___ Recorded data

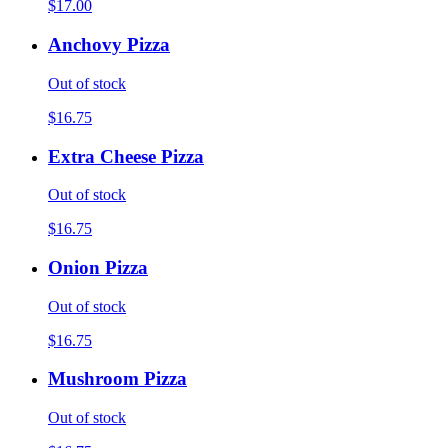
$17.00
Anchovy Pizza
Out of stock
$16.75
Extra Cheese Pizza
Out of stock
$16.75
Onion Pizza
Out of stock
$16.75
Mushroom Pizza
Out of stock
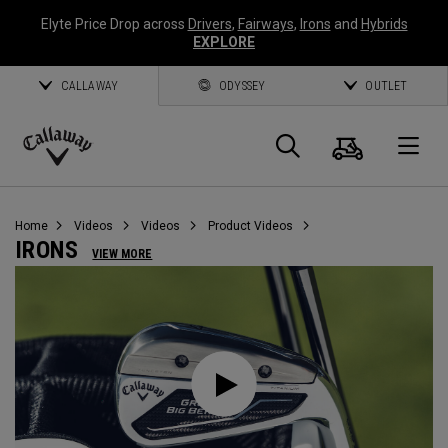
Elyte Price Drop across
Drivers
,
Fairways
,
Irons
and
Hybrids
EXPLORE
CALLAWAY
ODYSSEY
OUTLET
Cart
Search
O
Callaway
Golf
Home
Videos
Videos
Product Videos
IRONS
VIEW MORE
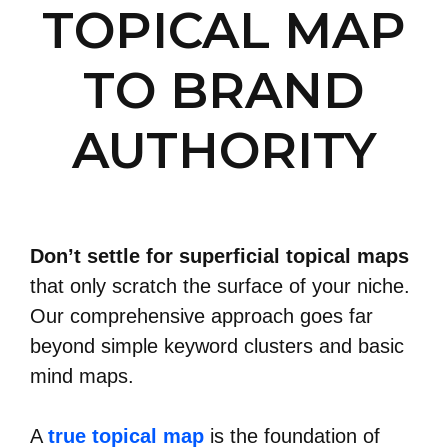
TOPICAL MAP
TO BRAND
AUTHORITY
Don’t settle for superficial topical maps
that only scratch the surface of your niche.
Our comprehensive approach goes far
beyond simple keyword clusters and basic
mind maps.
A
true topical map
is the foundation of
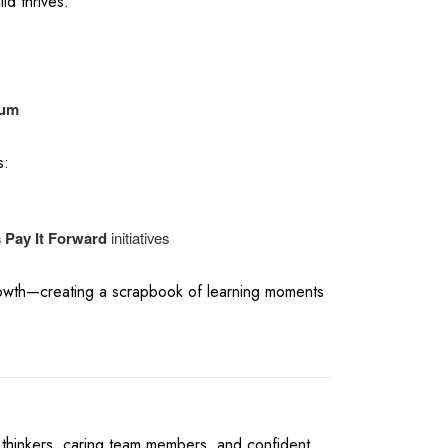
ld thrives.
lum
s:
s Pay It Forward
initiatives
rowth—creating a scrapbook of learning moments
 thinkers, caring team members, and confident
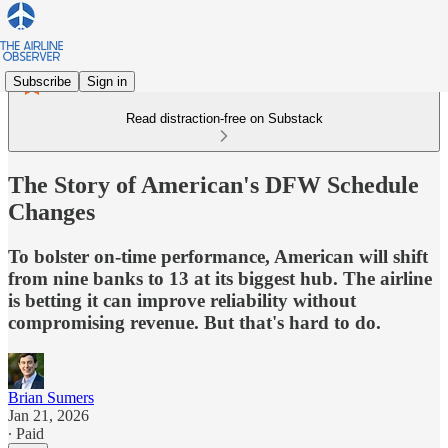
Subscribe
Sign in
Read distraction-free on Substack
The Story of American's DFW Schedule
Changes
To bolster on-time performance, American will shift
from nine banks to 13 at its biggest hub. The airline
is betting it can improve reliability without
compromising revenue. But that's hard to do.
Brian Sumers
Jan 21, 2026
∙ Paid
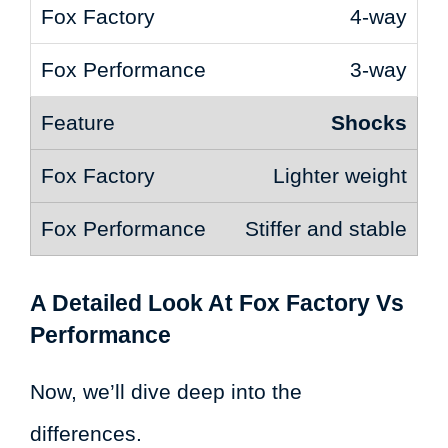
4-way
3-way
Shocks
Lighter weight
Stiffer and stable
A Detailed Look At Fox Factory Vs
Performance
Now, we’ll dive deep into the
differences.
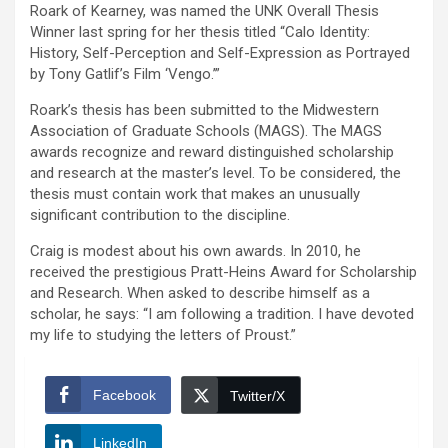
Roark of Kearney, was named the UNK Overall Thesis
Winner last spring for her thesis titled “Calo Identity:
History, Self-Perception and Self-Expression as Portrayed
by Tony Gatlif’s Film ‘Vengo.’”
Roark’s thesis has been submitted to the Midwestern
Association of Graduate Schools (MAGS). The MAGS
awards recognize and reward distinguished scholarship
and research at the master’s level. To be considered, the
thesis must contain work that makes an unusually
significant contribution to the discipline.
Craig is modest about his own awards. In 2010, he
received the prestigious Pratt-Heins Award for Scholarship
and Research. When asked to describe himself as a
scholar, he says: “I am following a tradition. I have devoted
my life to studying the letters of Proust.”
Facebook
Twitter/X
LinkedIn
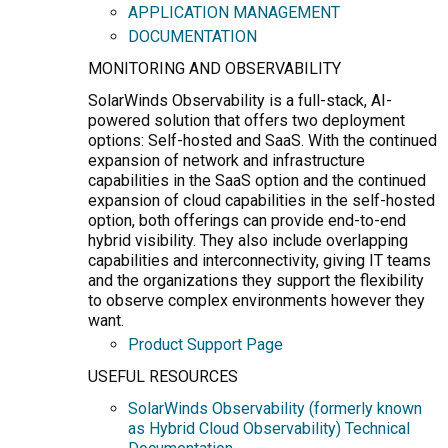
APPLICATION MANAGEMENT
DOCUMENTATION
MONITORING AND OBSERVABILITY
SolarWinds Observability is a full-stack, AI-
powered solution that offers two deployment
options: Self-hosted and SaaS. With the continued
expansion of network and infrastructure
capabilities in the SaaS option and the continued
expansion of cloud capabilities in the self-hosted
option, both offerings can provide end-to-end
hybrid visibility. They also include overlapping
capabilities and interconnectivity, giving IT teams
and the organizations they support the flexibility
to observe complex environments however they
want.
Product Support Page
USEFUL RESOURCES
SolarWinds Observability (formerly known
as Hybrid Cloud Observability) Technical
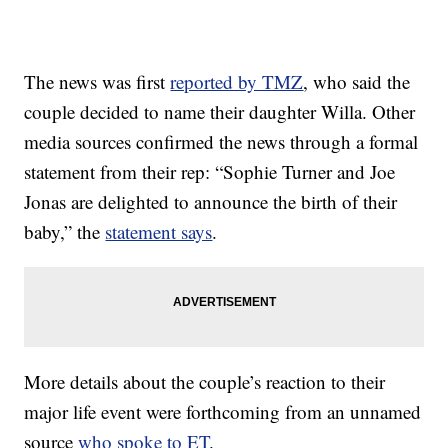
The news was first
reported by TMZ
, who said the
couple decided to name their daughter Willa. Other
media sources confirmed the news through a formal
statement from their rep: “Sophie Turner and Joe
Jonas are delighted to announce the birth of their
baby,” the
statement says
.
More details about the couple’s reaction to their
major life event were forthcoming from an unnamed
source
who spoke to ET
.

______

| Your assignment |
Please put every line above into a Markdown table with the columns "Row" and "Text", giving each line its own numbered row, leaving out blank lines and the pictures.

| Final answer |
| Row | Text |
|---|---|
| 1 | $17.00 |
| 2 | Anchovy Pizza |
| 3 | Out of stock |
| 4 | $16.75 |
| 5 | Extra Cheese Pizza |
| 6 | Out of stock |
| 7 | $16.75 |
| 8 | Onion Pizza |
| 9 | Out of stock |
| 10 | $16.75 |
| 11 | Mushroom Pizza |
| 12 | Out of stock |
| 13 | Elyte Price Drop across |
| 14 | Drivers |
| 15 | , |
| 16 | Fairways |
| 17 | , |
| 18 | Irons |
| 19 | and |
| 20 | Hybrids |
| 21 | EXPLORE |
| 22 | CALLAWAY |
| 23 | ODYSSEY |
| 24 | OUTLET |
| 25 | Cart |
| 26 | Search |
| 27 | O |
| 28 | Callaway |
| 29 | Golf |
| 30 | Home |
| 31 | Videos |
| 32 | Videos |
| 33 | Product Videos |
| 34 | IRONS |
| 35 | VIEW MORE |
| 36 | TOPICAL MAP |
| 37 | TO BRAND |
| 38 | AUTHORITY |
| 39 | Don’t settle for superficial topical maps |
| 40 | that only scratch the surface of your niche. |
| 41 | Our comprehensive approach goes far |
| 42 | beyond simple keyword clusters and basic |
| 43 | mind maps. |
| 44 | A |
| 45 | true topical map |
| 46 | is the foundation of |
| 47 | ld thrives. |
| 48 | lum |
| 49 | s: |
| 50 | s Pay It Forward |
| 51 | initiatives |
| 52 | rowth—creating a scrapbook of learning moments |
| 53 |  thinkers, caring team members, and confident |
| 54 | Subscribe |
| 55 | Sign in |
| 56 | Read distraction-free on Substack |
| 57 | The Story of American's DFW Schedule |
| 58 | Changes |
| 59 | To bolster on-time performance, American will shift |
| 60 | from nine banks to 13 at its biggest hub. The airline |
| 61 | is betting it can improve reliability without |
| 62 | compromising revenue. But that's hard to do. |
| 63 | Brian Sumers |
| 64 | Jan 21, 2026 |
| 65 | ∙ Paid |
| 66 | 4-way |
| 67 | 3-way |
| 68 | Shocks |
| 69 | Lighter weight |
| 70 | Stiffer and stable |
| 71 | A Detailed Look At Fox Factory Vs |
| 72 | Performance |
| 73 | Now, we’ll dive deep into the |
| 74 | differences. |
| 75 | Roark of Kearney, was named the UNK Overall Thesis |
| 76 | Winner last spring for her thesis titled “Calo Identity: |
| 77 | History, Self-Perception and Self-Expression as Portrayed |
| 78 | by Tony Gatlif’s Film ‘Vengo.’” |
| 79 | Roark’s thesis has been submitted to the Midwestern |
| 80 | Association of Graduate Schools (MAGS). The MAGS |
| 81 | awards recognize and reward distinguished scholarship |
| 82 | and research at the master’s level. To be considered, the |
| 83 | thesis must contain work that makes an unusually |
| 84 | significant contribution to the discipline. |
| 85 | Craig is modest about his own awards. In 2010, he |
| 86 | received the prestigious Pratt-Heins Award for Scholarship |
| 87 | and Research. When asked to describe himself as a |
| 88 | scholar, he says: “I am following a tradition. I have devoted |
| 89 | my life to studying the letters of Proust.” |
| 90 | Facebook |
| 91 | Twitter/X |
| 92 | LinkedIn |
| 93 | APPLICATION MANAGEMENT |
| 94 | DOCUMENTATION |
| 95 | MONITORING AND OBSERVABILITY |
| 96 | SolarWinds Observability is a full-stack, AI- |
| 97 | powered solution that offers two deployment |
| 98 | options: Self-hosted and SaaS. With the continued |
| 99 | expansion of network and infrastructure |
| 100 | capabilities in the SaaS option and the continued |
| 101 | expansion of cloud capabilities in the self-hosted |
| 102 | option, both offerings can provide end-to-end |
| 103 | hybrid visibility. They also include overlapping |
| 104 | capabilities and interconnectivity, giving IT teams |
| 105 | and the organizations they support the flexibility |
| 106 | to observe complex environments however they |
| 107 | want. |
| 108 | Product Support Page |
| 109 | USEFUL RESOURCES |
| 110 | SolarWinds Observability (formerly known |
| 111 | as Hybrid Cloud Observability) Technical |
| 112 | The news was first |
| 113 | reported by TMZ |
| 114 | , who said the |
| 115 | couple decided to name their daughter Willa. Other |
| 116 | media sources confirmed the news through a formal |
| 117 | statement from their rep: “Sophie Turner and Joe |
| 118 | Jonas are delighted to announce the birth of their |
| 119 | baby,” the |
| 120 | statement says |
| 121 | . |
| 122 | More details about the couple’s reaction to their |
| 123 | major life event were forthcoming from an unnamed |
| 124 | source |
| 125 | who spoke to ET |
| 126 | . |